B. Ram Mohan; Mettu Sathwika; Lingala Shilpa; Dasari Venu

doi:10.64751/ajmimc.2026.v5.n2(1).278

Authors

B. Ram Mohan Author
Mettu Sathwika Author
Lingala Shilpa Author
Dasari Venu Author

DOI:

https://doi.org/10.64751/ajmimc.2026.v5.n2(1).278

Keywords:

Biomedical Acoustic Signal Processing, Digital Auscultation, Time–Frequency Domain Analysis, Acoustic Feature Engineering

Abstract

Cardio-respiratory disorders account for approximately 30% of total mortality in India, with their incidence steadily rising due to factors such as increasing urban pollution, sedentary lifestyles, and delayed clinical diagnosis, as highlighted by the Indian Council of Medical Research. Conventional auscultation using stethoscopes is highly dependent on the clinician’s expertise and experience, which can lead to variability and potential inaccuracies in diagnosis. To address these limitations, this study presents an automated cardio-respiratory sound classification framework designed to enhance early detection and diagnostic consistency through machine learning. The proposed system incorporates a user-friendly Graphical User Interface (GUI) with role-based functionality, allowing administrators to manage model training while enabling end-users to perform real-time predictions.

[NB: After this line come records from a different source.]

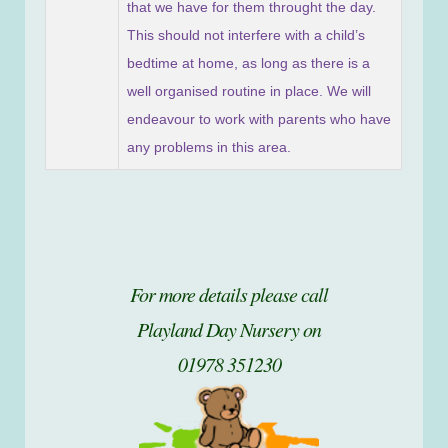
that we have for them throught the day.
This should not interfere with a child’s
bedtime at home, as long as there is a
well organised routine in place. We will
endeavour to work with parents who have
any problems in this area.
For more details please call
Playland Day Nursery on
01978 351230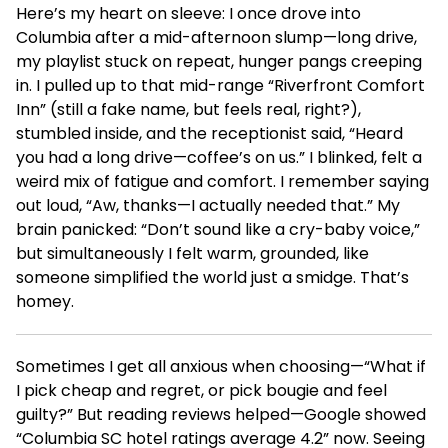
Here’s my heart on sleeve: I once drove into
Columbia after a mid-afternoon slump—long drive,
my playlist stuck on repeat, hunger pangs creeping
in. I pulled up to that mid-range “Riverfront Comfort
Inn” (still a fake name, but feels real, right?),
stumbled inside, and the receptionist said, “Heard
you had a long drive—coffee’s on us.” I blinked, felt a
weird mix of fatigue and comfort. I remember saying
out loud, “Aw, thanks—I actually needed that.” My
brain panicked: “Don’t sound like a cry-baby voice,”
but simultaneously I felt warm, grounded, like
someone simplified the world just a smidge. That’s
homey.
Sometimes I get all anxious when choosing—“What if
I pick cheap and regret, or pick bougie and feel
guilty?” But reading reviews helped—Google showed
“Columbia SC hotel ratings average 4.2” now. Seeing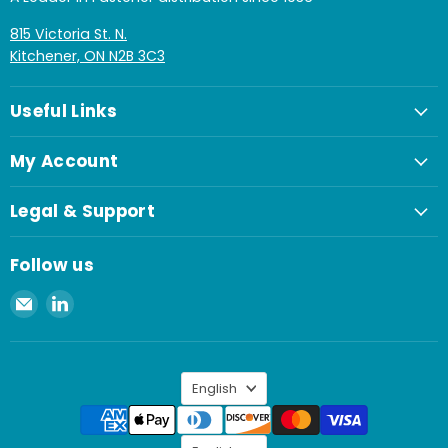
815 Victoria St. N.
Kitchener, ON N2B 3C3
Useful Links
My Account
Legal & Support
Follow us
Email
Find
Spaenaur
us
Inc.
on
LinkedIn
Language
English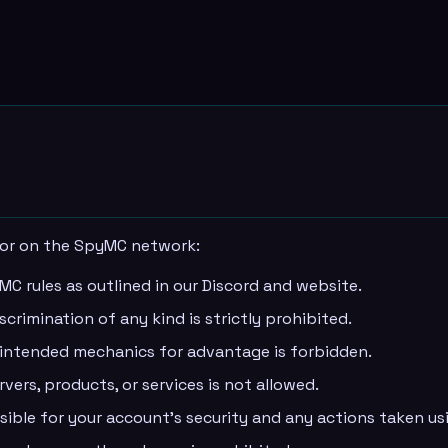
ior on the SpyMC network:
MC rules as outlined in our Discord and website.
crimination of any kind is strictly prohibited.
unintended mechanics for advantage is forbidden.
vers, products, or services is not allowed.
sible for your account's security and any actions taken usi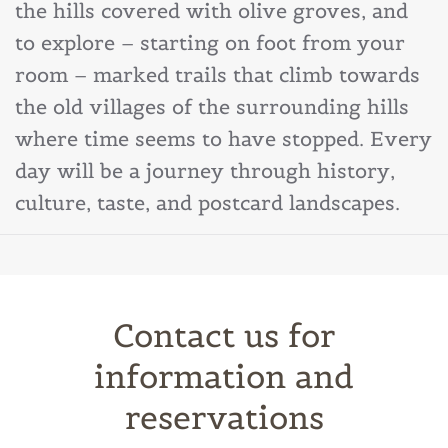
the hills covered with olive groves, and
to explore – starting on foot from your
room – marked trails that climb towards
the old villages of the surrounding hills
where time seems to have stopped. Every
day will be a journey through history,
culture, taste, and postcard landscapes.
Contact us for
information and
reservations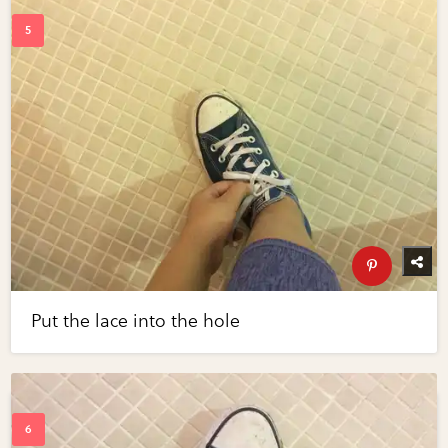
Put the lace into the hole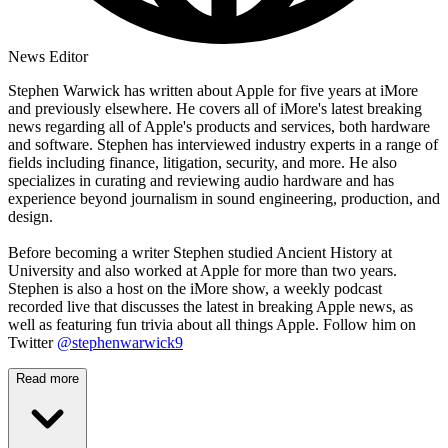
News Editor
Stephen Warwick has written about Apple for five years at iMore
and previously elsewhere. He covers all of iMore's latest breaking
news regarding all of Apple's products and services, both hardware
and software. Stephen has interviewed industry experts in a range of
fields including finance, litigation, security, and more. He also
specializes in curating and reviewing audio hardware and has
experience beyond journalism in sound engineering, production, and
design.
Before becoming a writer Stephen studied Ancient History at
University and also worked at Apple for more than two years.
Stephen is also a host on the iMore show, a weekly podcast
recorded live that discusses the latest in breaking Apple news, as
well as featuring fun trivia about all things Apple. Follow him on
Twitter
@stephenwarwick9
Read more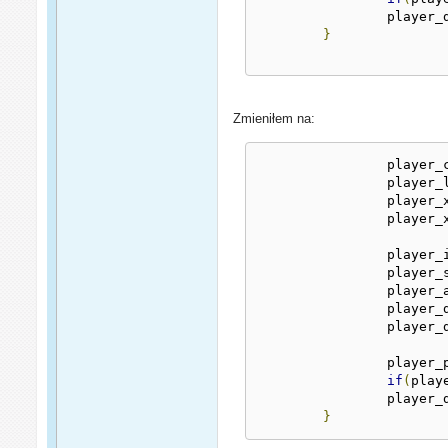
		player
}
Zmieniłem na:
		player
		player_
		player_
		player
		player
		player
		player
		player
		player
		player
if
(
play
		player
}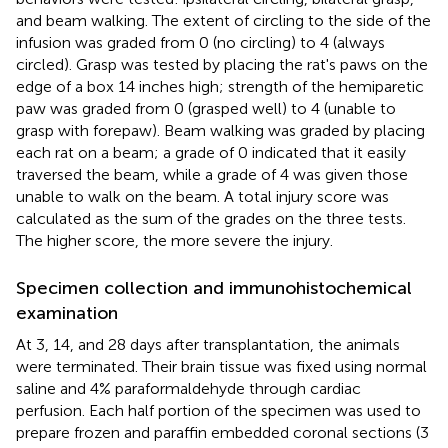
and beam walking. The extent of circling to the side of the
infusion was graded from 0 (no circling) to 4 (always
circled). Grasp was tested by placing the rat's paws on the
edge of a box 14 inches high; strength of the hemiparetic
paw was graded from 0 (grasped well) to 4 (unable to
grasp with forepaw). Beam walking was graded by placing
each rat on a beam; a grade of 0 indicated that it easily
traversed the beam, while a grade of 4 was given those
unable to walk on the beam. A total injury score was
calculated as the sum of the grades on the three tests.
The higher score, the more severe the injury.
Specimen collection and immunohistochemical
examination
At 3, 14, and 28 days after transplantation, the animals
were terminated. Their brain tissue was fixed using normal
saline and 4% paraformaldehyde through cardiac
perfusion. Each half portion of the specimen was used to
prepare frozen and paraffin embedded coronal sections (3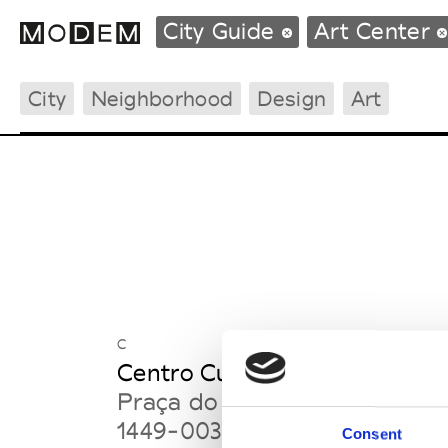
City Guide
Art Center
City
Neighborhood
Design
Art
Fashion Weeks Agenda
International Agenda
Intern. Sales Campaigns
Press Days
C
Centro Cultural de Belém
Praça do Império
1449-003 Lisbon
Consent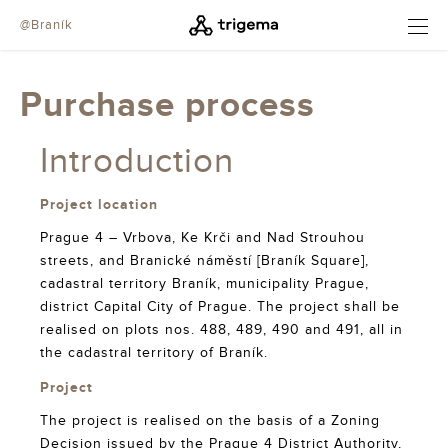
@Braník
OPEN
Purchase process
Introduction
Project location
Prague 4 – Vrbova, Ke Krči and Nad Strouhou
streets, and Branické náměstí [Braník Square],
cadastral territory Braník, municipality Prague,
district Capital City of Prague. The project shall be
realised on plots nos. 488, 489, 490 and 491, all in
the cadastral territory of Braník.
Project
The project is realised on the basis of a Zoning
Decision issued by the Prague 4 District Authority,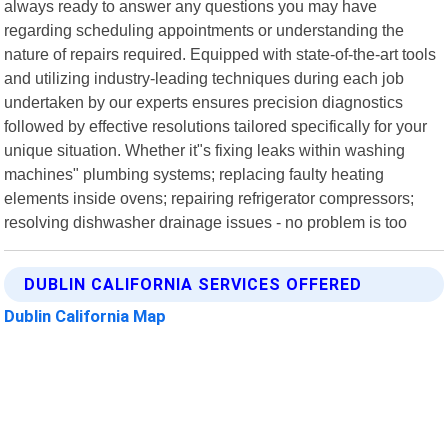
always ready to answer any questions you may have
regarding scheduling appointments or understanding the
nature of repairs required. Equipped with state-of-the-art tools
and utilizing industry-leading techniques during each job
undertaken by our experts ensures precision diagnostics
followed by effective resolutions tailored specifically for your
unique situation. Whether it"s fixing leaks within washing
machines" plumbing systems; replacing faulty heating
elements inside ovens; repairing refrigerator compressors;
resolving dishwasher drainage issues - no problem is too
DUBLIN CALIFORNIA SERVICES OFFERED
Dublin California Map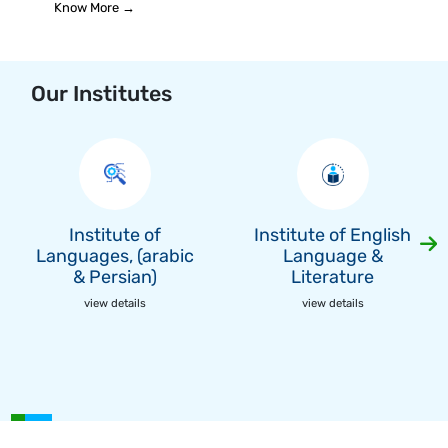
Know More →
Our Institutes
Institute of
Institute of English
Languages, (arabic
Language &
& Persian)
Literature
view details
view details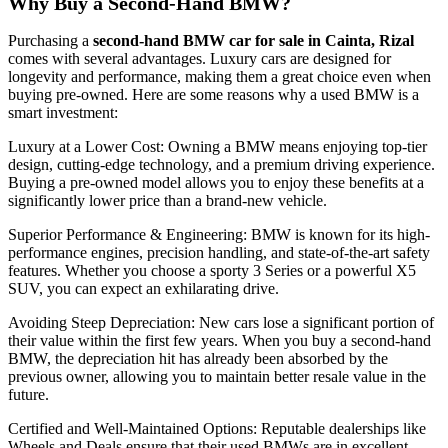
Why Buy a Second-Hand BMW?
Purchasing a
second-hand BMW car for sale in Cainta, Rizal
comes with several advantages. Luxury cars are designed for
longevity and performance, making them a great choice even when
buying pre-owned. Here are some reasons why a used BMW is a
smart investment:
Luxury at a Lower Cost: Owning a BMW means enjoying top-tier
design, cutting-edge technology, and a premium driving experience.
Buying a pre-owned model allows you to enjoy these benefits at a
significantly lower price than a brand-new vehicle.
Superior Performance & Engineering: BMW is known for its high-
performance engines, precision handling, and state-of-the-art safety
features. Whether you choose a sporty 3 Series or a powerful X5
SUV, you can expect an exhilarating drive.
Avoiding Steep Depreciation: New cars lose a significant portion of
their value within the first few years. When you buy a second-hand
BMW, the depreciation hit has already been absorbed by the
previous owner, allowing you to maintain better resale value in the
future.
Certified and Well-Maintained Options: Reputable dealerships like
Wheels and Deals ensure that their used BMWs are in excellent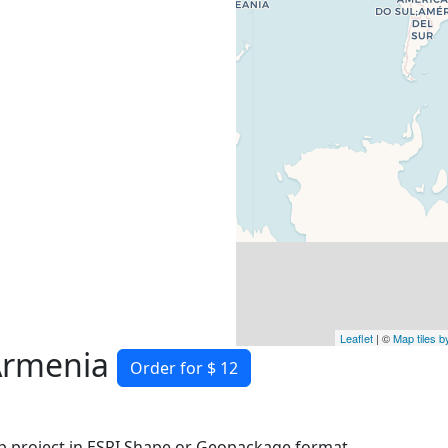
Leaflet
| ©
Map tiles 
 Armenia
Order for $ 12
 project in ESRI Shape or Geopackage format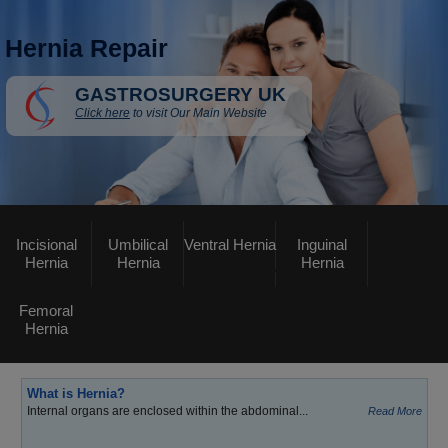
Hernia Repair
GASTROSURGERY UK
Click here
to visit Our Main Website
Incisional
Umbilical
Ventral Hernia
Inguinal
Hernia
Hernia
Hernia
Femoral
Hernia
What is Hernia?
Internal organs are enclosed within the abdominal...
Read More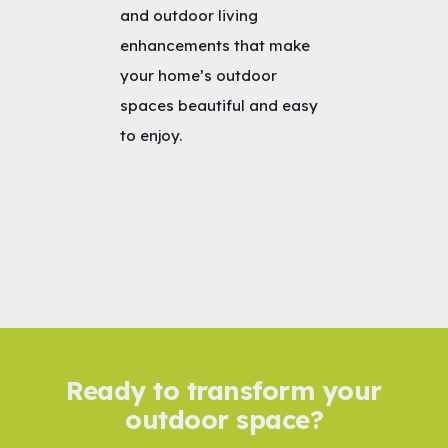
and outdoor living
enhancements that make
your home’s outdoor
spaces beautiful and easy
to enjoy.
Ready to transform your
outdoor space?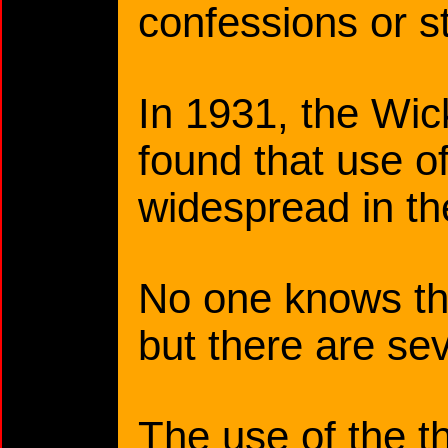
confessions or s
In 1931, the W
found that use o
widespread in th
No one knows the
but there are se
The use of the t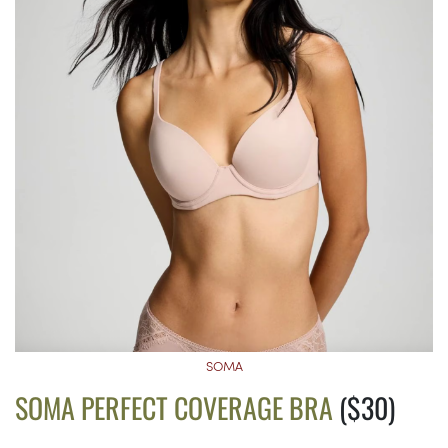
SOMA
SOMA PERFECT COVERAGE BRA
($30)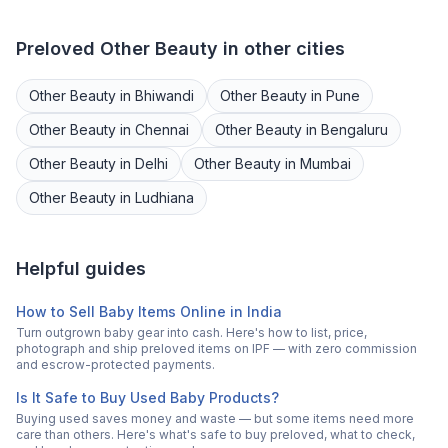
Preloved
Other Beauty
in other cities
Other Beauty
in
Bhiwandi
Other Beauty
in
Pune
Other Beauty
in
Chennai
Other Beauty
in
Bengaluru
Other Beauty
in
Delhi
Other Beauty
in
Mumbai
Other Beauty
in
Ludhiana
Helpful guides
How to Sell Baby Items Online in India
Turn outgrown baby gear into cash. Here's how to list, price,
photograph and ship preloved items on IPF — with zero commission
and escrow-protected payments.
Is It Safe to Buy Used Baby Products?
Buying used saves money and waste — but some items need more
care than others. Here's what's safe to buy preloved, what to check,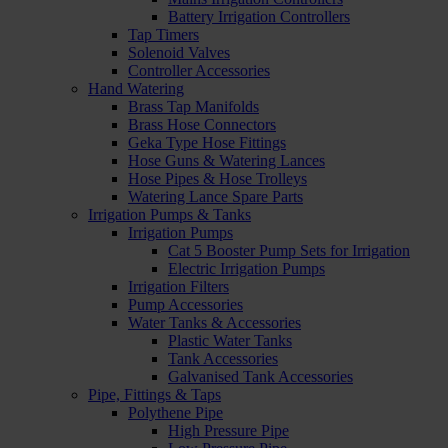
Battery Irrigation Controllers
Tap Timers
Solenoid Valves
Controller Accessories
Hand Watering
Brass Tap Manifolds
Brass Hose Connectors
Geka Type Hose Fittings
Hose Guns & Watering Lances
Hose Pipes & Hose Trolleys
Watering Lance Spare Parts
Irrigation Pumps & Tanks
Irrigation Pumps
Cat 5 Booster Pump Sets for Irrigation
Electric Irrigation Pumps
Irrigation Filters
Pump Accessories
Water Tanks & Accessories
Plastic Water Tanks
Tank Accessories
Galvanised Tank Accessories
Pipe, Fittings & Taps
Polythene Pipe
High Pressure Pipe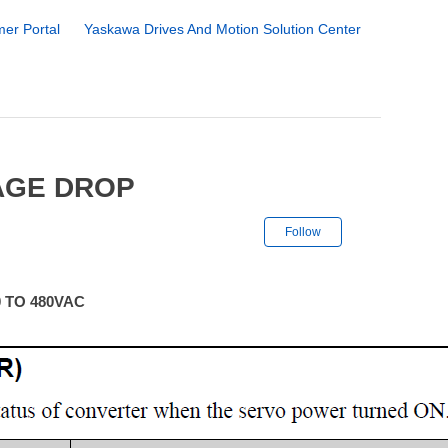
er Portal
Yaskawa Drives And Motion Solution Center
AGE DROP
Not yet followe
Follow
 TO 480VAC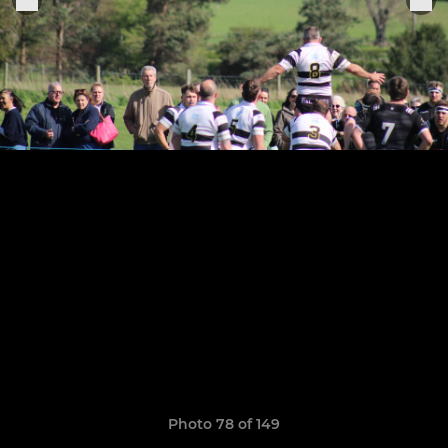
Photo 78 of 149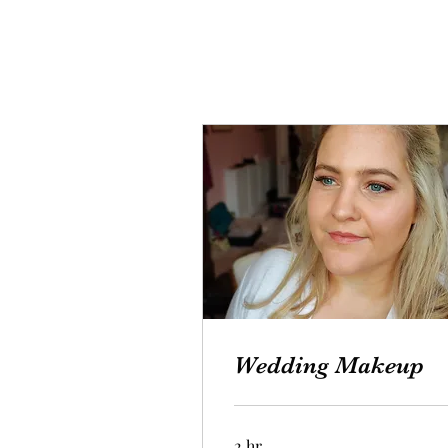
Wedding Makeup
2 hr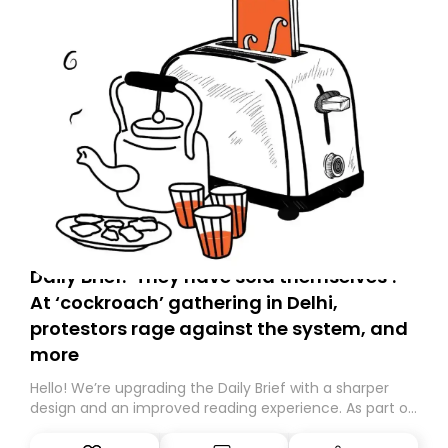
Daily Brief: ‘They have sold themselves’:
At ‘cockroach’ gathering in Delhi,
protestors rage against the system, and
more
Hello! We’re upgrading the Daily Brief with a sharper
design and an improved reading experience. As part of
this overhaul, we are moving to a new home on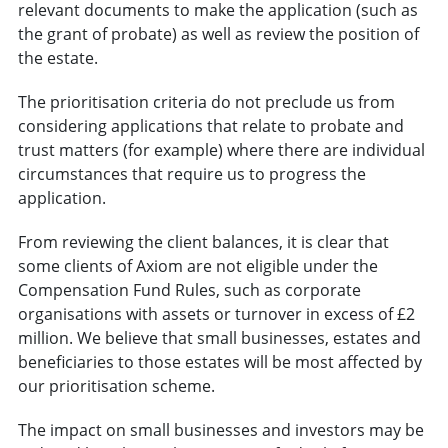
relevant documents to make the application (such as
the grant of probate) as well as review the position of
the estate.
The prioritisation criteria do not preclude us from
considering applications that relate to probate and
trust matters (for example) where there are individual
circumstances that require us to progress the
application.
From reviewing the client balances, it is clear that
some clients of Axiom are not eligible under the
Compensation Fund Rules, such as corporate
organisations with assets or turnover in excess of £2
million. We believe that small businesses, estates and
beneficiaries to those estates will be most affected by
our prioritisation scheme.
The impact on small businesses and investors may be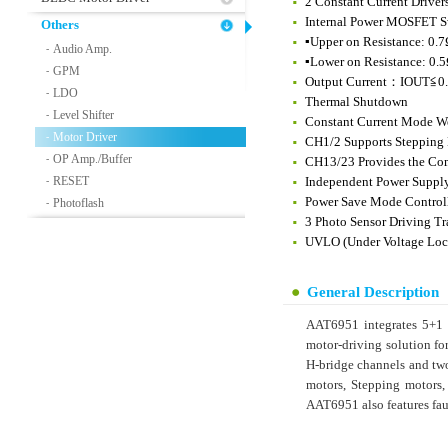
2 Constant Current Drivers
Internal Power MOSFET 
Others
▪Upper on Resistance: 0.
Audio Amp.
-
▪Lower on Resistance: 0.
GPM
-
Output Current：IOUT≦0.8
LDO
-
Thermal Shutdown
Level Shifter
-
Constant Current Mode W
Motor Driver
-
CH1/2 Supports Stepping M
OP Amp./Buffer
-
CH13/23 Provides the Com
RESET
Independent Power Suppl
-
Power Save Mode Controll
Photoflash
-
3 Photo Sensor Driving Tr
UVLO (Under Voltage Lock
General Description
AAT6951 integrates 5+1 H
motor-driving solution fo
H-bridge channels and tw
motors, Stepping motors,
AAT6951 also features fa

Audio signals are preprocessed using the Librosa library to extract informative acoustic features such as Mel-Frequency Cepstral Coefficients (MFCC), Chroma features, and Mel Spectrogram representations, ensuring comprehensive characterization of both heart and lung sounds. A range of machine learning models, including Quadratic Discriminant Analysis (QDA), Gradient Boosting Classifier (GBC), Naïve Bayes Classifier (NBC), and Logistic Regression Classifier (LRC), are developed and comparatively evaluated. Furthermore, a hybrid deep learning architecture combining a Bi-directional Convolutional Neural Network (BiCNN) with a Bi-directional Gated Recurrent Unit (BiGRU) is introduced to effectively capture both spatial (spectral) and temporal dependencies within the audio data. The system is capable of performing dual classification by identifying both heart sound types and lung sound types simultaneously. Its performance is rigorously assessed using standard evaluation metrics, including accuracy, precision, recall, F1-score, and Receiver Operating Characteristic–Area Under Curve (ROCAUC), demonstrating its potential as a reliable and efficient tool for clinical decision support.